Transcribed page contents
--------------------
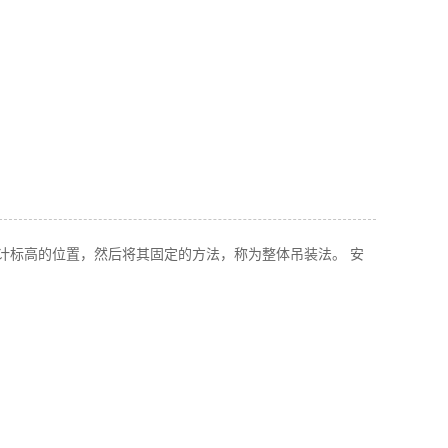
计标高的位置，然后将其固定的方法，称为整体吊装法。 安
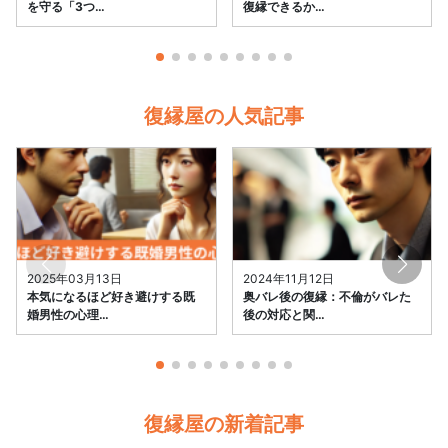
を守る「3つ…
復縁できるか…
復縁屋の人気記事
2025年03月13日
2024年11月12日
本気になるほど好き避けする既
奥バレ後の復縁：不倫がバレた
婚男性の心理…
後の対応と関…
復縁屋の新着記事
--------------------
Work to be completed: Skipping any images, write out all the data exactly.

Output below:
计标高的位置，然后将其固定的方法，称为整体吊装法。 安
を守る「3つ…
復縁できるか…
復縁屋の人気記事
2025年03月13日
2024年11月12日
本気になるほど好き避けする既
奥バレ後の復縁：不倫がバレた
婚男性の心理…
後の対応と関…
復縁屋の新着記事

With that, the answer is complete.